======== Text

Francisco Leon, President and CEO

Yes. So the plan is to migrate to the best of combined teams from a G&A perspective. And so, we're working it. And the commitment is, we're going to get to $50 million of synergies within the first 6 months. So there is low-hanging fruit. There is a lot of opportunity, and we're excited about it.

Operator, Operator

Our next question comes from Kalei Akamine from Bank of America.

Kalei Akamine, Analyst

My first question is on the use of cash. So the buyback this quarter had some support from the balance sheet, and I think that makes sense given the performance lag. The context there, I think, is the EIR result. So we like seeing you lean in. But with Aera now closing, I feel like there are now competing priorities for that cash with respect to leverage. So I guess, with those motivations as the backdrop, wondering about the rough contours of your cash program post Aera.

================
======== Supplied records

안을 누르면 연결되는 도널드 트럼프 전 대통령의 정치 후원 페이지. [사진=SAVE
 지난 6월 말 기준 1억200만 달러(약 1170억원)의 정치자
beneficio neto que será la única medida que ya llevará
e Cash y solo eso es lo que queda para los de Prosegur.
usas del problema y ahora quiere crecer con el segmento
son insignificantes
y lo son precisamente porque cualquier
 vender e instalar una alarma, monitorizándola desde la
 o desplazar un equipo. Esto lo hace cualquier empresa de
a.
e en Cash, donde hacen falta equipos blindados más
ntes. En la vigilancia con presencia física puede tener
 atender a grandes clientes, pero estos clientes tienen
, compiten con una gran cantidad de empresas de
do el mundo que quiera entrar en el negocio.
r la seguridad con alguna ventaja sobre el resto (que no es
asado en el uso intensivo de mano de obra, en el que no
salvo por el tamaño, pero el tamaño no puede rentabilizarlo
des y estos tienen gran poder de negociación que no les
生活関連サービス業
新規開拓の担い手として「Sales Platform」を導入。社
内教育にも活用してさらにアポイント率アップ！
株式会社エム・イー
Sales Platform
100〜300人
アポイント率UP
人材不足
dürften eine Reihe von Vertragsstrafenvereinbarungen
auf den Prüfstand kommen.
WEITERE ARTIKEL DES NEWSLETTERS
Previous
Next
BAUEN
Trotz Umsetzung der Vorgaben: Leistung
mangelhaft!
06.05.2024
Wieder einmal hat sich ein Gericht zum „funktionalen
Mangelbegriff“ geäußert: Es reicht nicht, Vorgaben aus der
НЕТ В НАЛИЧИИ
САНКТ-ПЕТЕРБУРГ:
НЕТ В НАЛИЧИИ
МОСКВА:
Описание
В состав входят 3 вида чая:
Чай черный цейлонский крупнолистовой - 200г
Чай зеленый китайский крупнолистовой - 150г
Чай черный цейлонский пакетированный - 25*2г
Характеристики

================

**Work instruction 1:**
In the call transcript, what amount of synergies does the company commit to reaching within the first 6 months?
**Work instruction 2:**
Print the part of the call transcript starting with "Operator, Operator" and going on through "program post Aera.".
**Work instruction 3:**
Decide whether each statement agrees with the call transcript, answering yes or no and quoting the deciding words: (a) The next question comes from Kalei Akamine of Bank of America. (b) Kalei Akamine's first question is about leverage. (c) The buyback this quarter had no support from the balance sheet.

**Answer space 1:**
$50 million

**Answer space 2:**
Operator, Operator

Our next question comes from Kalei Akamine from Bank of America.

Kalei Akamine, Analyst

My first question is on the use of cash. So the buyback this quarter had some support from the balance sheet, and I think that makes sense given the performance lag. The context there, I think, is the EIR result. So we like seeing you lean in. But with Aera now closing, I feel like there are now competing priorities for that cash with respect to leverage. So I guess, with those motivations as the backdrop, wondering about the rough contours of your cash program post Aera.

**Answer space 3:**
(a) Yes: "Our next question comes from Kalei Akamine from Bank of America."
(b) No: "My first question is on the use of cash."
(c) No: "the buyback this quarter had some support from the balance sheet"